This article is in the I Wish I'd Written Category
I Wish I’d Written: Cressida Cowell
Cressida Cowell on a book with a wonderfully anarchic feel…
I really really wish I had written the ‘Eloise’ books. When I was a child, there did not seem to be any other books quite like them.
They are narrated by Eloise herself, in the stream-of-consciousness voice of a six-year-old. There is a wonderfully anarchic feel to the lack of punctuation, and the narrative structure, which skips about, seemingly according to what Eloise feels like telling you. This is a book where it seems as if the child is in charge.
And my goodness, Eloise is in charge, whether she is cutting her doll in half and then tenderly putting it together again with sticking-plasters in an imaginary life-saving operation, or combing her hair with a fork, or pouring a jug of water down the mail chute just to see what will happen.
The pictures of Eloise are glorious, with her terrible haircut and her little pot-belly.

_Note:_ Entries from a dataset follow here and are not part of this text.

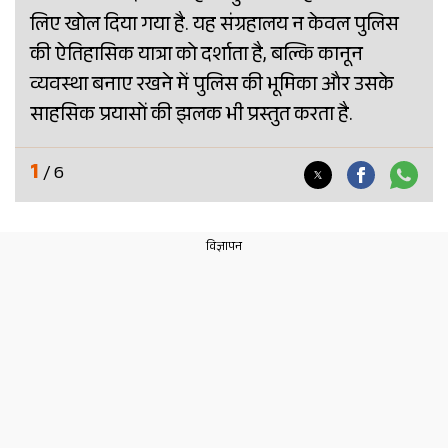
लिए खोल दिया गया है. यह संग्रहालय न केवल पुलिस
की ऐतिहासिक यात्रा को दर्शाता है, बल्कि कानून
व्यवस्था बनाए रखने में पुलिस की भूमिका और उसके
साहसिक प्रयासों की झलक भी प्रस्तुत करता है.
1
/ 6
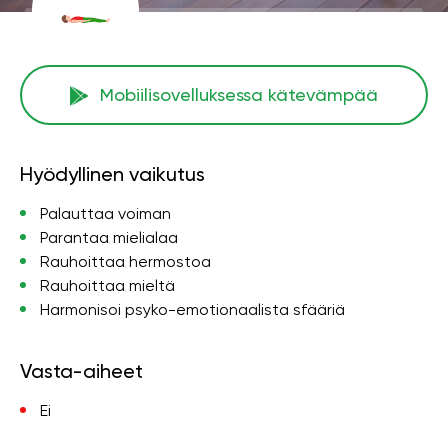
Mobiilisovelluksessa kätevämpää
Hyödyllinen vaikutus
Palauttaa voiman
Parantaa mielialaa
Rauhoittaa hermostoa
Rauhoittaa mieltä
Harmonisoi psyko-emotionaalista sfääriä
Vasta-aiheet
Ei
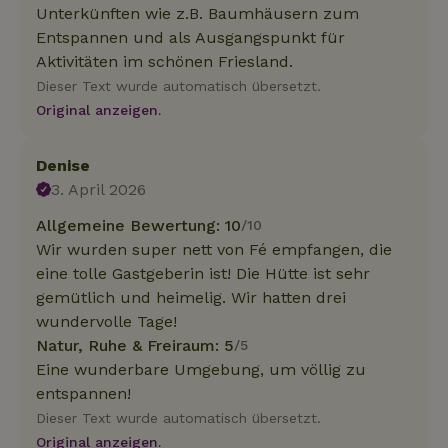
Unterkünften wie z.B. Baumhäusern zum
Entspannen und als Ausgangspunkt für
Aktivitäten im schönen Friesland.
Dieser Text wurde automatisch übersetzt.
Original anzeigen.
Denise
3. April 2026
Allgemeine Bewertung: 10
/10
Wir wurden super nett von Fé empfangen, die
eine tolle Gastgeberin ist! Die Hütte ist sehr
gemütlich und heimelig. Wir hatten drei
wundervolle Tage!
Natur, Ruhe & Freiraum: 5
/5
Eine wunderbare Umgebung, um völlig zu
entspannen!
Dieser Text wurde automatisch übersetzt.
Original anzeigen.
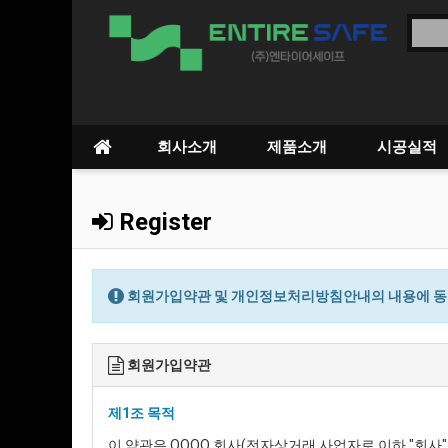
회사소개
제품소개
시공실적
Register
회원가입약관 및 개인정보처리방침안내의 내용에 동의
회원가입약관
제1조 목적
이 약관은 OOOO 회사(전자상거래 사업자로 이하 "회사"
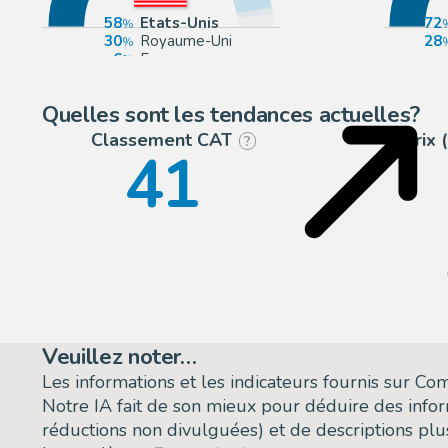
58
Etats-Unis
72
30
Royaume-Uni
28
6
Europe
2
Italie
Quelles sont les tendances actuelles?
Classement CAT
Prix
?
41
Veuillez noter…
Les informations et les indicateurs fournis sur C
Notre IA fait de son mieux pour déduire des info
réductions non divulguées) et de descriptions plus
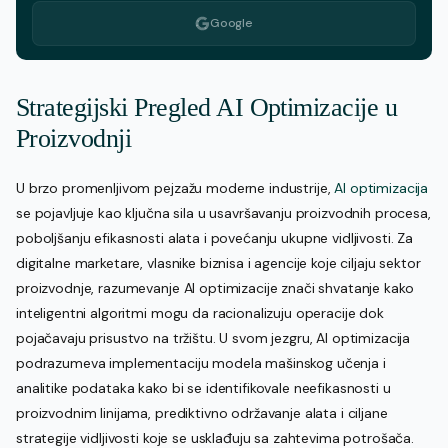
Google
Strategijski Pregled AI Optimizacije u
Proizvodnji
U brzo promenljivom pejzažu moderne industrije,
AI optimizacija
se pojavljuje kao ključna sila u usavršavanju proizvodnih procesa,
poboljšanju efikasnosti alata i povećanju ukupne vidljivosti. Za
digitalne marketare, vlasnike biznisa i agencije koje ciljaju sektor
proizvodnje, razumevanje AI optimizacije znači shvatanje kako
inteligentni algoritmi mogu da racionalizuju operacije dok
pojačavaju prisustvo na tržištu. U svom jezgru, AI optimizacija
podrazumeva implementaciju modela mašinskog učenja i
analitike podataka kako bi se identifikovale neefikasnosti u
proizvodnim linijama, prediktivno održavanje alata i ciljane
strategije vidljivosti koje se usklađuju sa zahtevima potrošača.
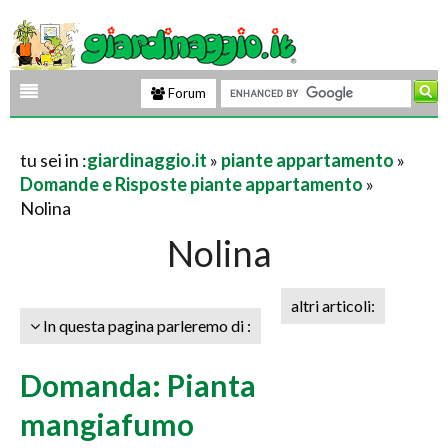
Forum
tu sei in :
giardinaggio.it
»
piante appartamento
»
Domande e Risposte piante appartamento
»
Nolina
Nolina
altri articoli:
In questa pagina parleremo di :
Domanda: Pianta
mangiafumo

I have always loved indomitable heroines like Clever Polly and Pippi Longstocking, and Eloise is the most indomitable of them all.
Eloise was written nearly sixty-five years ago but she has not dated in the slightest. My children love the books just as much as I did.
Eloise by Kay Thompson, illustrated by Hilary Knight, is published by Simon & Schuster, 978 0 689 82795 2, at £12.99.
Cressida Cowell’s latest book, How to Break a Dragon’s Heart, the eighth book in the ‘Hiccup’ series, is published by Hodder Children’s Books at £5.99 (978 0 340 99665 2).